(Entries supplied Opens)
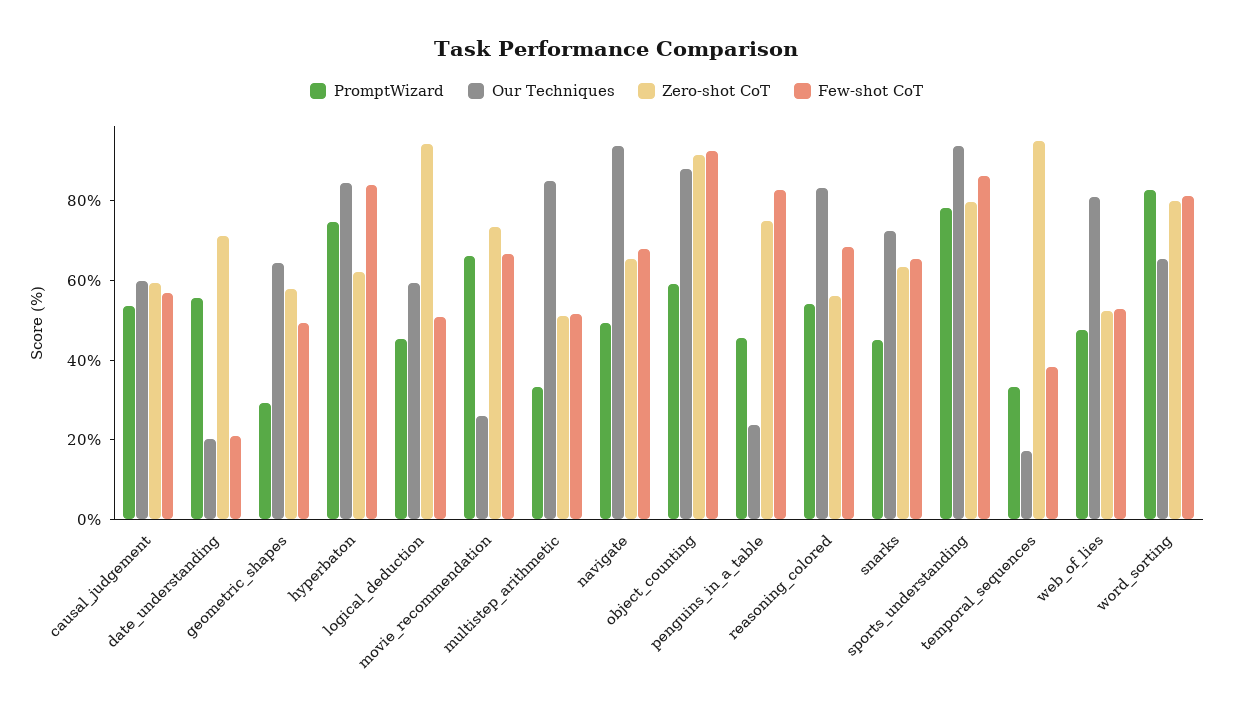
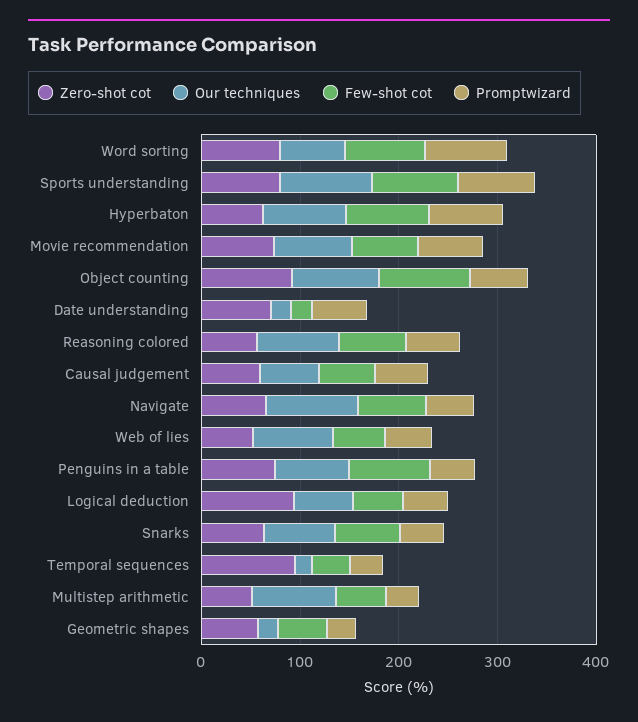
  {
    "PromptWizard": {
      "causal_judgement": 55,
      "date_understanding": 55,
      "geometric_shapes": 30,
      "hyperbaton": 75,
      "logical_deduction": 45,
      "movie_recommendation": 65,
      "multistep_arithmetic": 35,
      "navigate": 50,
      "object_counting": 60,
      "penguins_in_a_table": 45,
      "reasoning_colored": 55,
      "snarks": 45,
      "sports_understanding": 80,
      "temporal_sequences": 35,
      "web_of_lies": 50,
      "word_sorting": 85
    },
    "Our Techniques": {
      "causal_judgement": 60,
      "date_understanding": 20,
-     "geometric_shapes": 65,
+     "geometric_shapes": 20,
      "hyperbaton": 85,
      "logical_deduction": 60,
-     "movie_recommendation": 25,
+     "movie_recommendation": 80,
      "multistep_arithmetic": 85,
      "navigate": 95,
      "object_counting": 90,
-     "penguins_in_a_table": 25,
+     "penguins_in_a_table": 80,
      "reasoning_colored": 85,
      "snarks": 75,
      "sports_understanding": 95,
      "temporal_sequences": 15,
      "web_of_lies": 80,
      "word_sorting": 65
    },
    "Zero-shot CoT": {
      "causal_judgement": 60,
      "date_understanding": 70,
      "geometric_shapes": 60,
      "hyperbaton": 60,
      "logical_deduction": 95,
      "movie_recommendation": 75,
      "multistep_arithmetic": 50,
      "navigate": 65,
      "object_counting": 90,
      "penguins_in_a_table": 75,
      "reasoning_colored": 55,
      "snarks": 65,
      "sports_understanding": 80,
      "temporal_sequences": 95,
      "web_of_lies": 50,
      "word_sorting": 80
    },
    "Few-shot CoT": {
      "causal_judgement": 55,
      "date_understanding": 20,
      "geometric_shapes": 50,
      "hyperbaton": 85,
      "logical_deduction": 50,
      "movie_recommendation": 65,
      "multistep_arithmetic": 50,
      "navigate": 70,
      "object_counting": 90,
      "penguins_in_a_table": 85,
      "reasoning_colored": 70,
      "snarks": 65,
      "sports_understanding": 85,
      "temporal_sequences": 40,
      "web_of_lies": 55,
      "word_sorting": 80
    }
  }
(Entries supplied Closes)
Exercise brief: Your answer should reproduce every line of the data verbatim and include no images.

Answer section:
  {
    "PromptWizard": {
      "causal_judgement": 55,
      "date_understanding": 55,
      "geometric_shapes": 30,
      "hyperbaton": 75,
      "logical_deduction": 45,
      "movie_recommendation": 65,
      "multistep_arithmetic": 35,
      "navigate": 50,
      "object_counting": 60,
      "penguins_in_a_table": 45,
      "reasoning_colored": 55,
      "snarks": 45,
      "sports_understanding": 80,
      "temporal_sequences": 35,
      "web_of_lies": 50,
      "word_sorting": 85
    },
    "Our Techniques": {
      "causal_judgement": 60,
      "date_understanding": 20,
-     "geometric_shapes": 65,
+     "geometric_shapes": 20,
      "hyperbaton": 85,
      "logical_deduction": 60,
-     "movie_recommendation": 25,
+     "movie_recommendation": 80,
      "multistep_arithmetic": 85,
      "navigate": 95,
      "object_counting": 90,
-     "penguins_in_a_table": 25,
+     "penguins_in_a_table": 80,
      "reasoning_colored": 85,
      "snarks": 75,
      "sports_understanding": 95,
      "temporal_sequences": 15,
      "web_of_lies": 80,
      "word_sorting": 65
    },
    "Zero-shot CoT": {
      "causal_judgement": 60,
      "date_understanding": 70,
      "geometric_shapes": 60,
      "hyperbaton": 60,
      "logical_deduction": 95,
      "movie_recommendation": 75,
      "multistep_arithmetic": 50,
      "navigate": 65,
      "object_counting": 90,
      "penguins_in_a_table": 75,
      "reasoning_colored": 55,
      "snarks": 65,
      "sports_understanding": 80,
      "temporal_sequences": 95,
      "web_of_lies": 50,
      "word_sorting": 80
    },
    "Few-shot CoT": {
      "causal_judgement": 55,
      "date_understanding": 20,
      "geometric_shapes": 50,
      "hyperbaton": 85,
      "logical_deduction": 50,
      "movie_recommendation": 65,
      "multistep_arithmetic": 50,
      "navigate": 70,
      "object_counting": 90,
      "penguins_in_a_table": 85,
      "reasoning_colored": 70,
      "snarks": 65,
      "sports_understanding": 85,
      "temporal_sequences": 40,
      "web_of_lies": 55,
      "word_sorting": 80
    }
  }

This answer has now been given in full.